As a platform with a monopoly on the Internet video market, YouTube is accountable for enacting public-interest restrictions and developing a filtering process that preserves free speech (Karan, 2018). Nevertheless, the majority of independent media individuals, journalists, and spokespersons who are compelled to upload videos on YouTube in order to earn additional incomes with educational and news-oriented media programming that inexorably includes hate subjects but makes no attempt to demonstrate this further are banned, assessed, and utilized, based on the company’s community guidelines. While many other videos with ‘worse’ content remain unpunished, this highlights how YouTube evaluates various accounts differently. YouTube’s application of double standards in dealing with all of the hate speech they encountered demonstrates that the greatest impediment to free expression, and hate speech, is on the individuals, not on regulations or anything else.

As a result, the platform’s complaint process is particularly context-sensitive, avoiding arbitrary removals and flagging caused by excessive operations. YouTube emphasized that the majority of content flags it received on a daily, do not pertain to illegal content, but rather represented the opinions of individuals who object to the relevant content (Patell, 2021). Therefore, YouTube’s internal complaint and regulation processes prioritize preserving human rights and freedom of expression, while also extending opportunities and perspectives for profit-driven dominant organizations.

 

Conclusion

Social media platforms generate relevant data and content as a result of their involvement in digital information systems, provision of critical services and algorithmic mechanisms, and exercise of control over their technology, architecture, and operational processes (Roberts, 2019).

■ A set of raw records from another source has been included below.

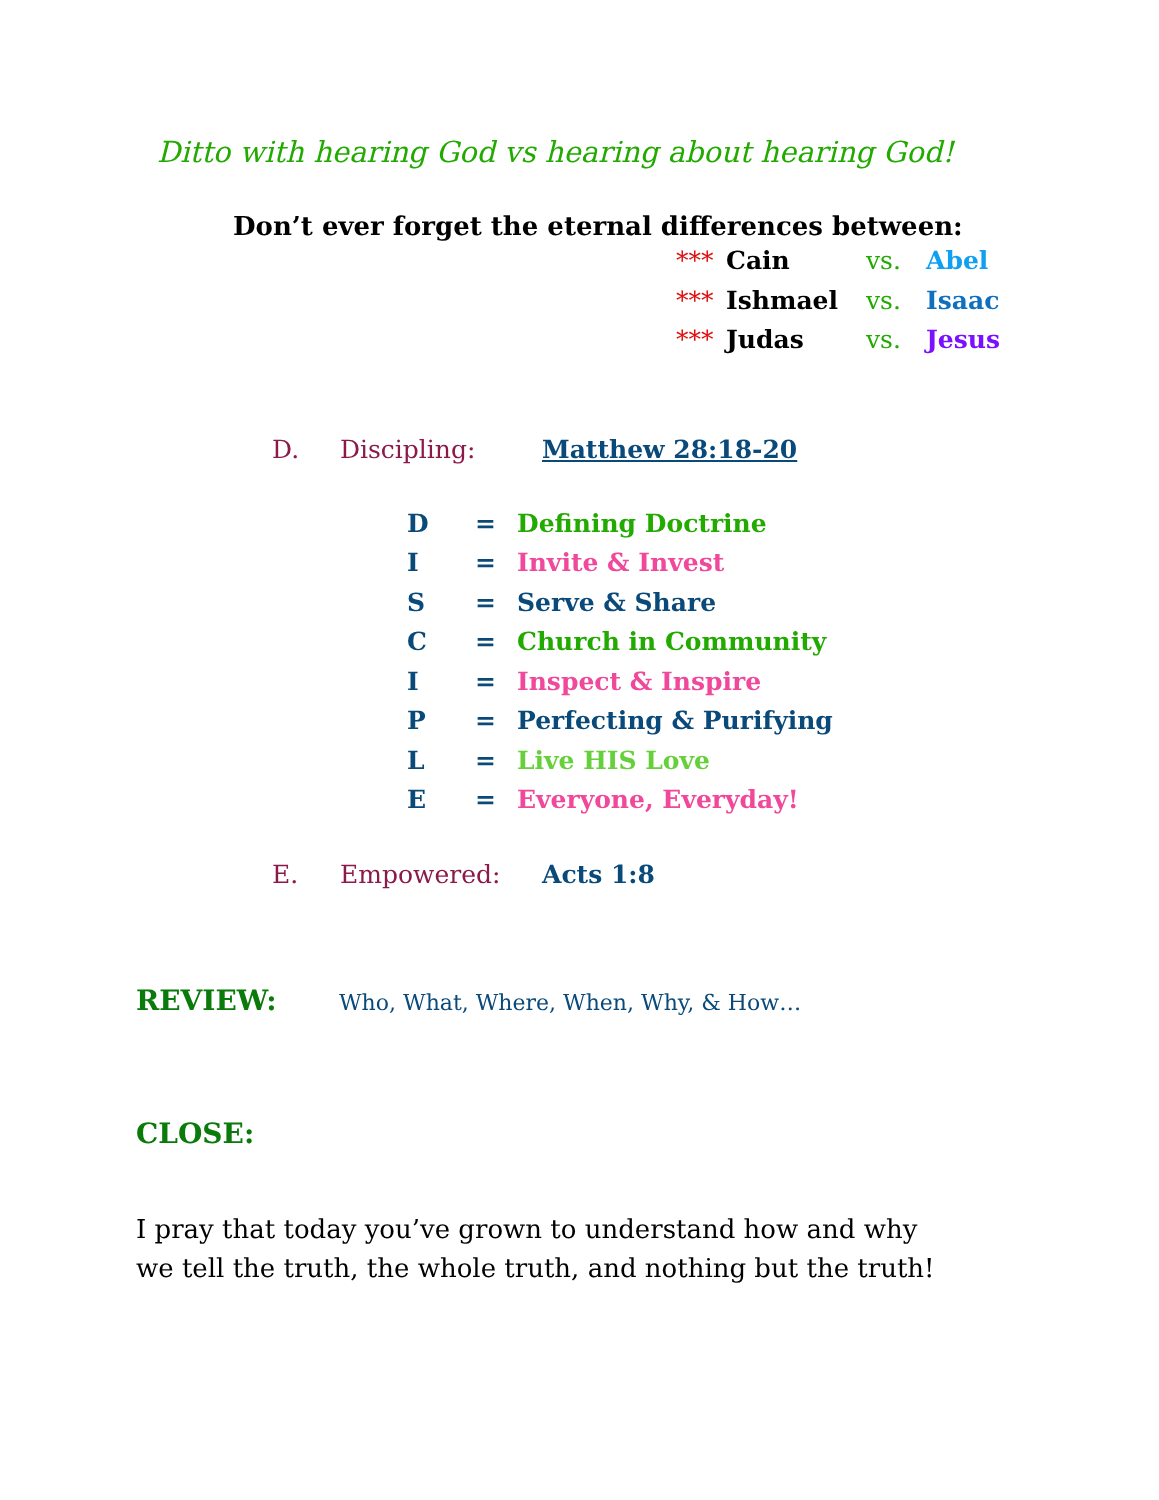Ditto with hearing God vs hearing about hearing God!
Don’t ever forget the eternal differences between:
| *** | Cain | vs. | Abel |
| *** | Ishmael | vs. | Isaac |
| *** | Judas | vs. | Jesus |
D. Discipling: Matthew 28:18-20
| D | = | Defining Doctrine |
| I | = | Invite & Invest |
| S | = | Serve & Share |
| C | = | Church in Community |
| I | = | Inspect & Inspire |
| P | = | Perfecting & Purifying |
| L | = | Live HIS Love |
| E | = | Everyone, Everyday! |
E. Empowered: Acts 1:8
REVIEW: Who, What, Where, When, Why, & How…
CLOSE:
I pray that today you’ve grown to understand how and why
we tell the truth, the whole truth, and nothing but the truth!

Technology is never neutral, and the hate speech disseminated across on multiple platforms reveals the algorithmic underpinnings of these platforms, reflecting both their designers’ inherent hatred and the broader socio-technical structure. The malignant structures of ‘capital accumulation,’ ‘power system,’ ‘culture marginalization,’ and ‘interest first’ are also illustrated within such social and technological contexts (Roberts, 2019).

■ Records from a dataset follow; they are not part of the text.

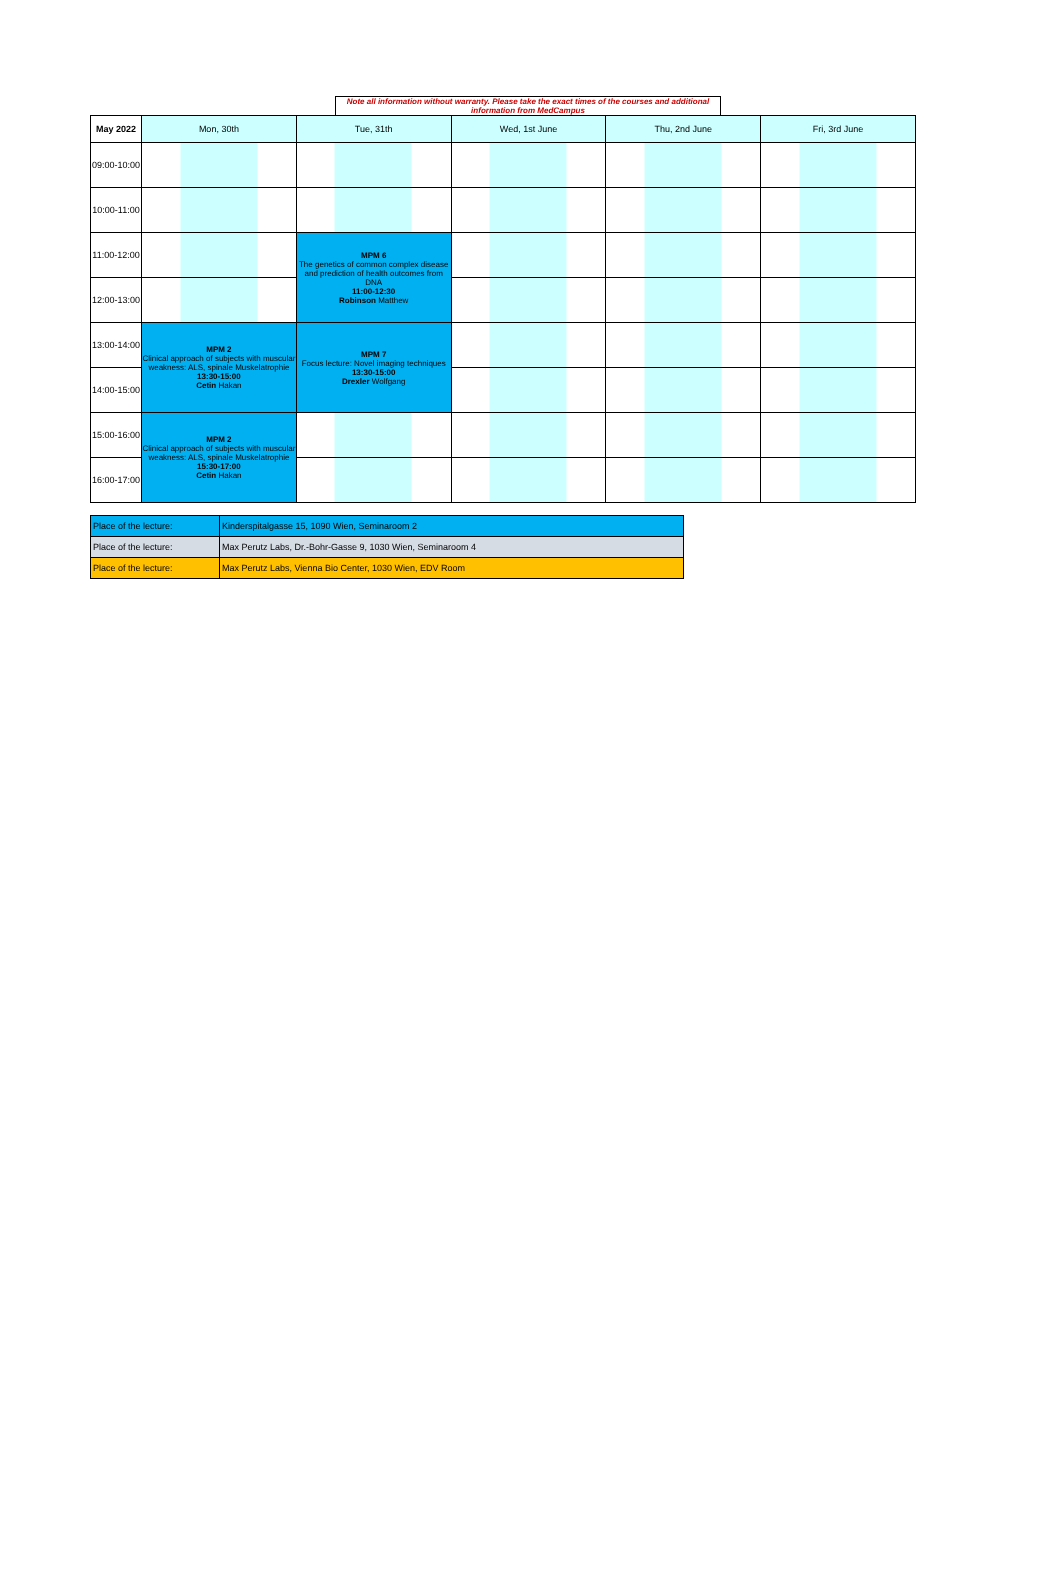Note all information without warranty. Please take the exact times of the courses and additional information from MedCampus
| May 2022 | Mon, 30th | Tue, 31th | Wed, 1st June | Thu, 2nd June | Fri, 3rd June |
| --- | --- | --- | --- | --- | --- |
| 09:00-10:00 | | | | | |
| 10:00-11:00 | | | | | |
| 11:00-12:00 | | MPM 6 The genetics of common complex disease and prediction of health outcomes from DNA 11:00-12:30 Robinson Matthew | | | |
| 12:00-13:00 | | | | | |
| 13:00-14:00 | MPM 2 Clinical approach of subjects with muscular weakness: ALS, spinale Muskelatrophie 13:30-15:00 Cetin Hakan | MPM 7 Focus lecture: Novel imaging techniques 13:30-15:00 Drexler Wolfgang | | | |
| 14:00-15:00 | | | | | |
| 15:00-16:00 | MPM 2 Clinical approach of subjects with muscular weakness: ALS, spinale Muskelatrophie 15:30-17:00 Cetin Hakan | | | | |
| 16:00-17:00 | | | | | |
| Place of the lecture: | Kinderspitalgasse 15, 1090 Wien, Seminaroom 2 |
| Place of the lecture: | Max Perutz Labs, Dr.-Bohr-Gasse 9, 1030 Wien, Seminaroom 4 |
| Place of the lecture: | Max Perutz Labs, Vienna Bio Center, 1030 Wien, EDV Room |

The governing authority manipulates and evaluates the content domain and moderation mechanism, paving the path for a more accessible and aesthetically appealing networked platform (Roberts, 2019). When we as consumers choose to engage with these media outlets and become immersed in their internal operations, we are essentially expressing our own viewpoint, preferences, and ideals, as well as projecting social logic, ideology, and cultural imagination (Roberts, 2019).